| Required work |
Return, from the listing below, each line where the word "numbered" appears.

*-*-*

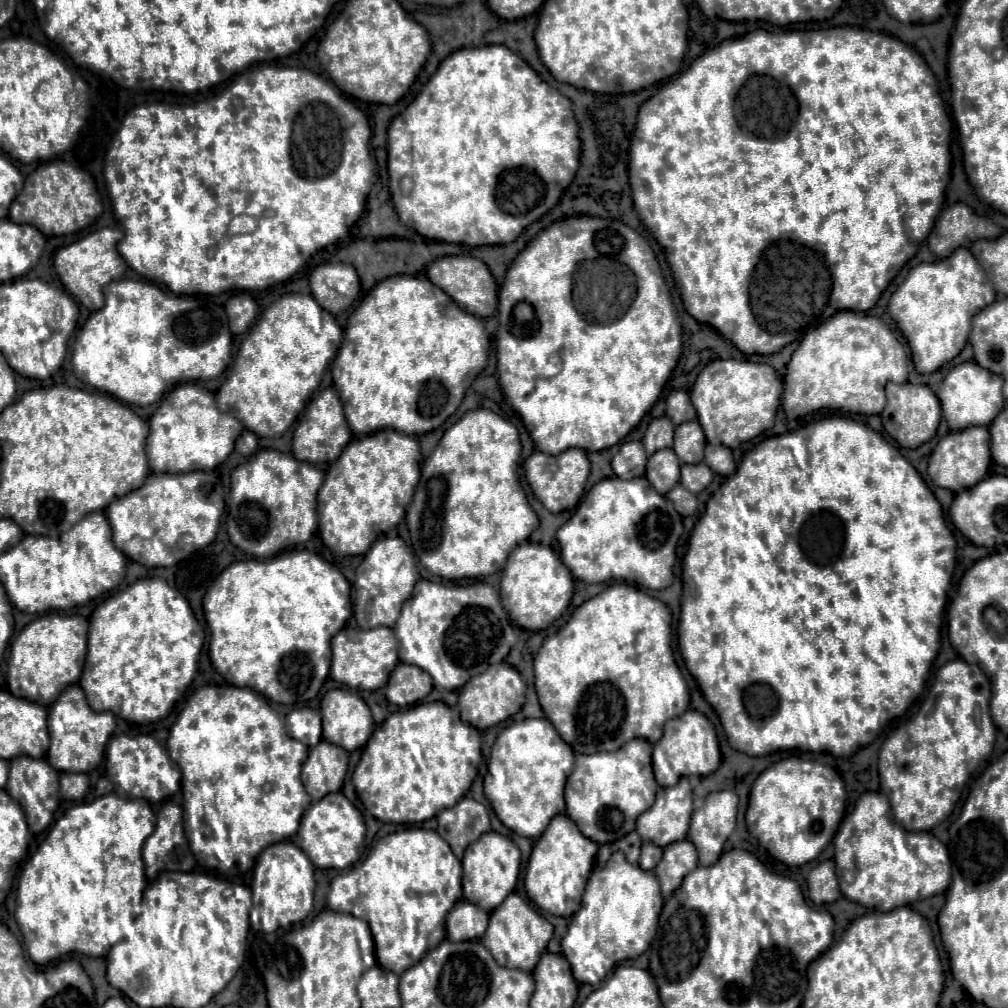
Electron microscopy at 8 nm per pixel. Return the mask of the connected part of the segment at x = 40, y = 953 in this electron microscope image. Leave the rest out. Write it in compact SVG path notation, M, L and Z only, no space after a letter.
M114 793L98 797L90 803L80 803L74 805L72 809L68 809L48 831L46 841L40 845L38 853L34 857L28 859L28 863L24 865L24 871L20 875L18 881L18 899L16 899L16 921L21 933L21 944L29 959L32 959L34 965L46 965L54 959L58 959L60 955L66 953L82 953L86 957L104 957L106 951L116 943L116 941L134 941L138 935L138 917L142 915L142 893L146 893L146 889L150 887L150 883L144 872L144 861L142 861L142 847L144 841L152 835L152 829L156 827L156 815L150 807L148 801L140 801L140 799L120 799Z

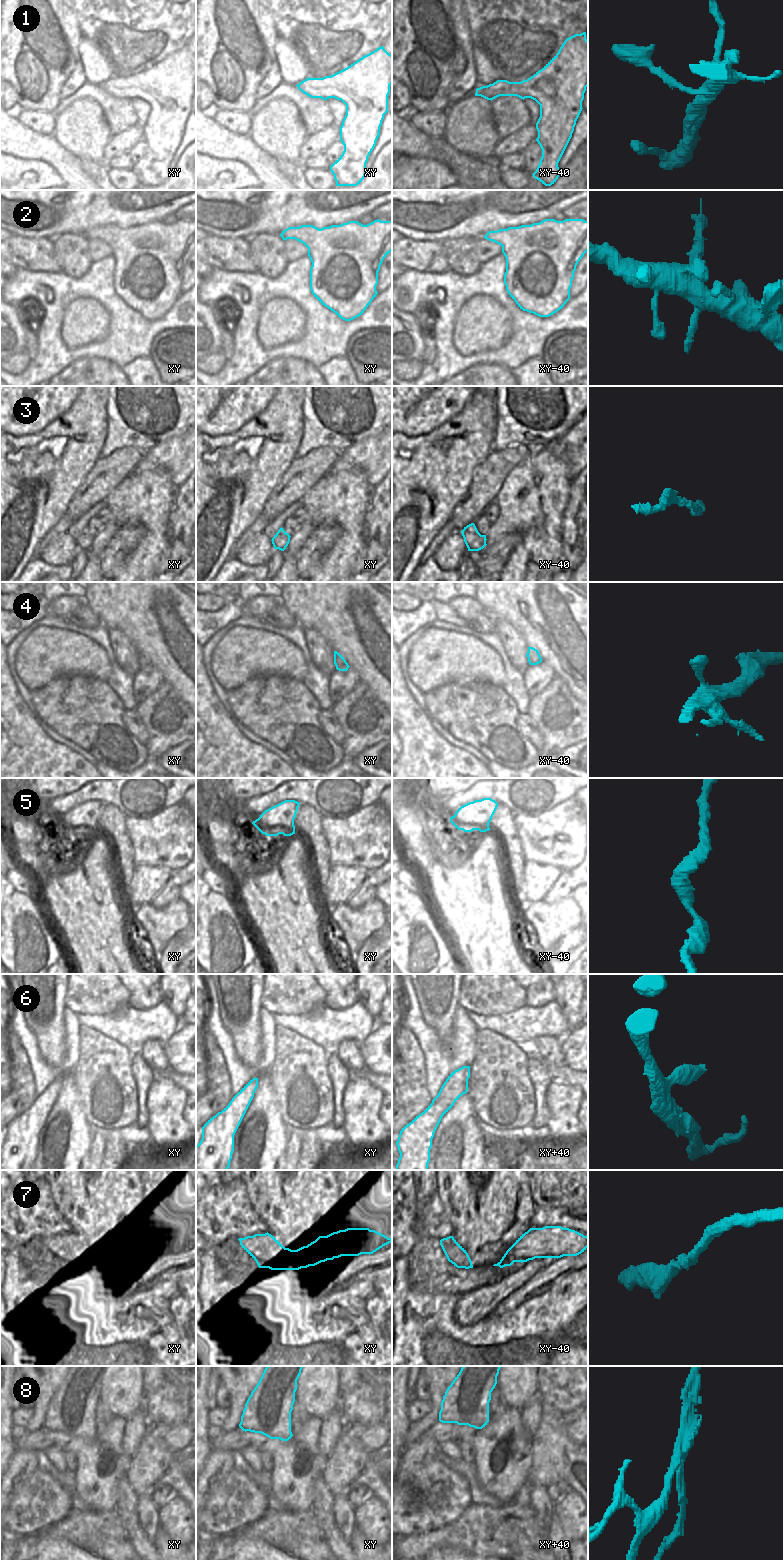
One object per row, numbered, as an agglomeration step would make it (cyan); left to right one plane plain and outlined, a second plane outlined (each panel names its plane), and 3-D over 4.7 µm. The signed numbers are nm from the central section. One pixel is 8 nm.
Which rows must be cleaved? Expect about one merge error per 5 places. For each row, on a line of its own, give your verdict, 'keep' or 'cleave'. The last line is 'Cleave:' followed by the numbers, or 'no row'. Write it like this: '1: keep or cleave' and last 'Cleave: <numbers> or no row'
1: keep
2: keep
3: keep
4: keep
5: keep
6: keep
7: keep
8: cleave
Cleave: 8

*-*-*

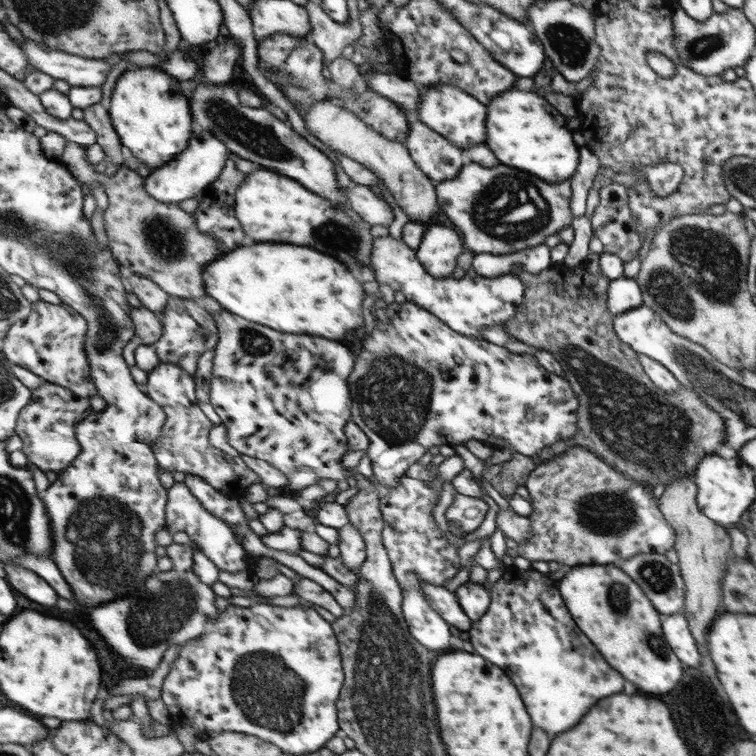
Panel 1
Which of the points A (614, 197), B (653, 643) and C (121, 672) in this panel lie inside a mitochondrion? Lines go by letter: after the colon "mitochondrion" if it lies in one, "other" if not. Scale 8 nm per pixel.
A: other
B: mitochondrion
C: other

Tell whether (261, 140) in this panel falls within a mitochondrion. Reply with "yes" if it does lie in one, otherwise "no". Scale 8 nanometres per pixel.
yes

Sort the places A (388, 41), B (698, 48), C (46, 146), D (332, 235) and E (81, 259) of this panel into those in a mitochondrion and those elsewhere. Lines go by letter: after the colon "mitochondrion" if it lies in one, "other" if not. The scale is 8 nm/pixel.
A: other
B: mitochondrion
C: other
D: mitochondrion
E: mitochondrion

*-*-*

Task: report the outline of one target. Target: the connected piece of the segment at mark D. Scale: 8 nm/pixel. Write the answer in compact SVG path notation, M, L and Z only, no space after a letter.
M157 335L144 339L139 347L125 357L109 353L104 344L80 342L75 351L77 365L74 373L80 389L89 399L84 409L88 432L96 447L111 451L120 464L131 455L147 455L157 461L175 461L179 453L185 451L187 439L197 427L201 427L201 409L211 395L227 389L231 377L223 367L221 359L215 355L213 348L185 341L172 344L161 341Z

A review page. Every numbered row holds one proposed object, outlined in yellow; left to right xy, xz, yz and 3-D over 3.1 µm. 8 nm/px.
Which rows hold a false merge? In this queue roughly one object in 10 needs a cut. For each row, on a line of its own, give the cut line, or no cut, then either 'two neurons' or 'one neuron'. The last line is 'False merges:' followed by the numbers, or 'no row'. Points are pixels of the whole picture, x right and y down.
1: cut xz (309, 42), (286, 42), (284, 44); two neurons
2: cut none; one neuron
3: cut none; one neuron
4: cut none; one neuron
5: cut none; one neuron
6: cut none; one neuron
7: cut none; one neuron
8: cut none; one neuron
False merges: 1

*-*-*

| Result of this exercise |
One object per row, numbered, as an agglomeration step would make it (cyan); left to right one plane plain and outlined, a second plane outlined (each panel names its plane), and 3-D over 4.7 µm. The signed numbers are nm from the central section. One pixel is 8 nm.
A review page. Every numbered row holds one proposed object, outlined in yellow; left to right xy, xz, yz and 3-D over 3.1 µm. 8 nm/px.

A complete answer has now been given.